◆ **Your goal**
Copy exactly the stretch of data below from the line with "УПРАВЛЕНИЕ СУДЕБНОГО ДЕПАРТАМЕНТА" through the line with "PUBLIKATIONEN", including both of those lines.

◆ **Data listing**

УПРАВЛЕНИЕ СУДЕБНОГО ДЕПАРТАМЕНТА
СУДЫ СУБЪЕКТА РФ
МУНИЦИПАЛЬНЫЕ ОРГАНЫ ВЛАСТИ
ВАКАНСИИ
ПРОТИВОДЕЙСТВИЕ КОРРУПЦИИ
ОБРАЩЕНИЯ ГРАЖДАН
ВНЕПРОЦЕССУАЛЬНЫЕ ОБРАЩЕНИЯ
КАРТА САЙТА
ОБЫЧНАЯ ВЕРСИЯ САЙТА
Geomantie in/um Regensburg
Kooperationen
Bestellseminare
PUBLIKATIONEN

--

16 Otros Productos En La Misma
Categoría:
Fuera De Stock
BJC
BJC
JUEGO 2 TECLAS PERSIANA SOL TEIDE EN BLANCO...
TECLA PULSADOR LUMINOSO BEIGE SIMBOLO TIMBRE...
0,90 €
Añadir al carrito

◆ **Task result**
УПРАВЛЕНИЕ СУДЕБНОГО ДЕПАРТАМЕНТА
СУДЫ СУБЪЕКТА РФ
МУНИЦИПАЛЬНЫЕ ОРГАНЫ ВЛАСТИ
ВАКАНСИИ
ПРОТИВОДЕЙСТВИЕ КОРРУПЦИИ
ОБРАЩЕНИЯ ГРАЖДАН
ВНЕПРОЦЕССУАЛЬНЫЕ ОБРАЩЕНИЯ
КАРТА САЙТА
ОБЫЧНАЯ ВЕРСИЯ САЙТА
Geomantie in/um Regensburg
Kooperationen
Bestellseminare
PUBLIKATIONEN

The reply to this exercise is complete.